We went away. The inevitable cliché. The scenes unfolded in the colour palette of a 1970s art movie. We went to Skye, an island of flatland and scrubland and endless horizons and sudden hills blocking the view. Like so many honeymoons, it was an odd collection of shared pleasures and jarring disappointment. I had imagined the days stretching ahead full of crackling fires, sex and whisky. Reading the newspapers in bed, while the rain pattered down on the roof. Holding hands as we gazed through windows. A quick walk to the pub.

A hopelessly interior vision. I’d forgotten to ask what he wanted. He’d forgotten to ask what I wanted. I’d forgotten that he wasn’t a mind-reader.

The moment we arrived, I realised it wasn’t what I had imagined. There is, in Skye, far more outside than inside. This was a holiday made for walking, for hearty windswept togetherness on the move, for early mornings, and porridge, and cagoules.
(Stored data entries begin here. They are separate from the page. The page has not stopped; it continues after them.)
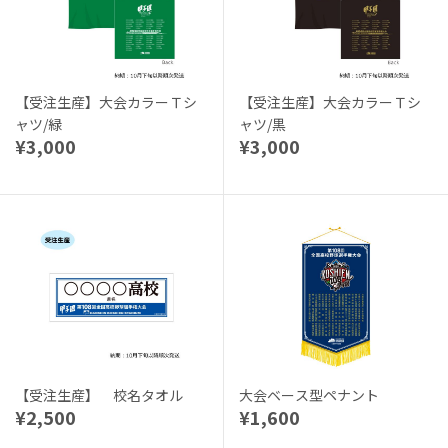
【受注生産】大会カラーＴシ
【受注生産】大会カラーＴシ
ャツ/緑
ャツ/黒
¥3,000
¥3,000
【受注生産】 校名タオル
大会ベース型ペナント
¥2,500
¥1,600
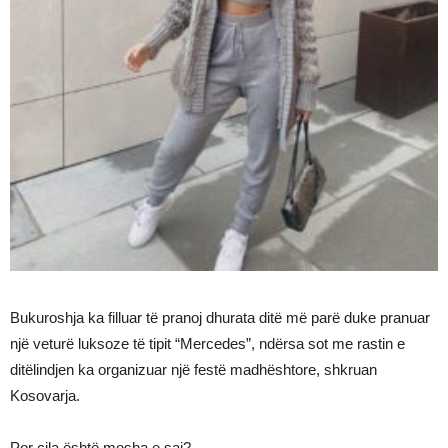
Bukuroshja ka filluar të pranoj dhurata ditë më parë duke pranuar
një veturë luksoze të tipit “Mercedes”, ndërsa sot me rastin e
ditëlindjen ka organizuar një festë madhështore, shkruan
Kosovarja.
Por cila është mosha e saj?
So that’s what we did. We drove to hills and farms with maps. We sat on link ferries to walk around lochs. We walked in a circle then climbed another hill. Stopping at a pub on one of these walks, we met a man who was unloading a crate of fish. Mullet, hake, squid, haddock, mackerel. I looked into the box of shiny dead scales and saw their many eyes looking back at me. We went to an island off our own island. An outcrop of grey and shale. Wondering what to do, we drove down the island’s one road, got out of the car and stood together, on the line where asphalt turned to grass, looking out into the sea.
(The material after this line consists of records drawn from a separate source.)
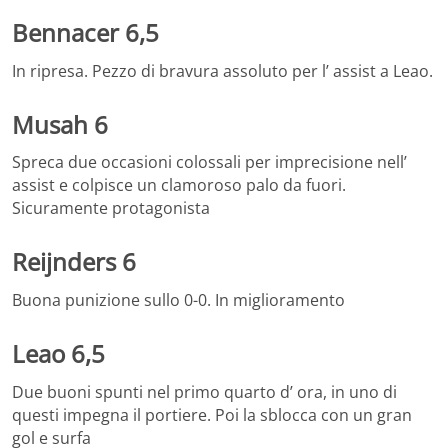
Bennacer 6,5
In ripresa. Pezzo di bravura assoluto per l’ assist a Leao.
Musah 6
Spreca due occasioni colossali per imprecisione nell’
assist e colpisce un clamoroso palo da fuori.
Sicuramente protagonista
Reijnders 6
Buona punizione sullo 0-0. In miglioramento
Leao 6,5
Due buoni spunti nel primo quarto d’ ora, in uno di
questi impegna il portiere. Poi la sblocca con un gran
gol e surfa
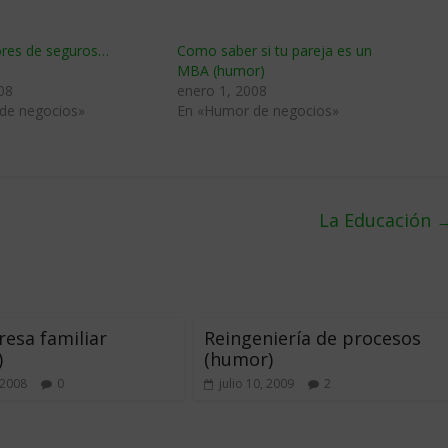
res de seguros…
Como saber si tu pareja es un
MBA (humor)
08
enero 1, 2008
de negocios»
En «Humor de negocios»
La Educación
esa familiar
Reingeniería de procesos
)
(humor)
 2008
0
julio 10, 2009
2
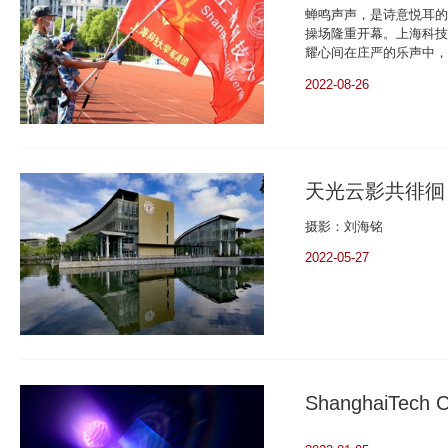
蝉鸣声声，是诗意悦耳的
操场隆重开幕。上海科技
耀心间在庄严的乐声中，
2022-08-26
天光云影共徘徊
摄影：刘海铭
2022-05-27
ShanghaiTec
Honeymoons are the oddest kind of holiday. The idea of travelling together, as newlyweds, is a metaphor – and more than that. It’s like a practical test, after the fact, to see if you really are going to get anywhere together, with all of the bag-carrying, the looking for parking spaces, the squabbling over the choice of restaurant, and the being sick on the ferry. Honeymoons are also, perhaps, a way of shaping memories. When the whole palaver is fixed in photographic form, they form a way of fixing what it is that the relationship might be. So that later on, you imagine you’ll know what needs to be fixed, to get it back to there. And on we sail.

In 1889, Kaiser Wilhelm was piped aboard the new White Star liner to meet his uncle Albert, the Prince of Wales. A little over twenty years later, Kate’s friend Frank Millet found himself sinking rather than swimming, perishing in the icy North Atlantic as he helped women and children into the lifeboats. Kate Field and Trollope were long gone by then.
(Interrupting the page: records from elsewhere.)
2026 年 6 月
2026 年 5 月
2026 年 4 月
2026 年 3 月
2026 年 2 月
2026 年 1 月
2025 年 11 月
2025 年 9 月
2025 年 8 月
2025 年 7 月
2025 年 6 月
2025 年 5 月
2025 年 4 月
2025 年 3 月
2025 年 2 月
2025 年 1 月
I thought of death, and of life and death, on the night train on our way up to Scotland. I felt the side rail of the bunk bed holding me in as we cornered our way through the night. I moved my legs starfishwise under the tightly made sheets, feeling the resistance as I pushed back and forth. Barely room to move. My husband lay two or three feet beneath me, wearing a Bananaman T-shirt. One corner of the straitjacketed bedding was starting to give way.

The night after we married, an unexpected snowfall covered Oxford with a thick blanket of white. We woke up blinking. Iced like a cake. We have no one word for this in English. It’s so unusual, perhaps, that we don’t need to find one. In Russia they call such snowfalls пороша. A pristine awakening. It was April. I was happy when we left. But I still felt the fear of that happiness dissolving, and a resistance to that world of whiteness. I feared it then as I fear it now – the idea of forgetting what has been, as I step into the life to come. I held on to the bed rail, feeling the traces of my past life breaking into the new, like bits of sadness and grit.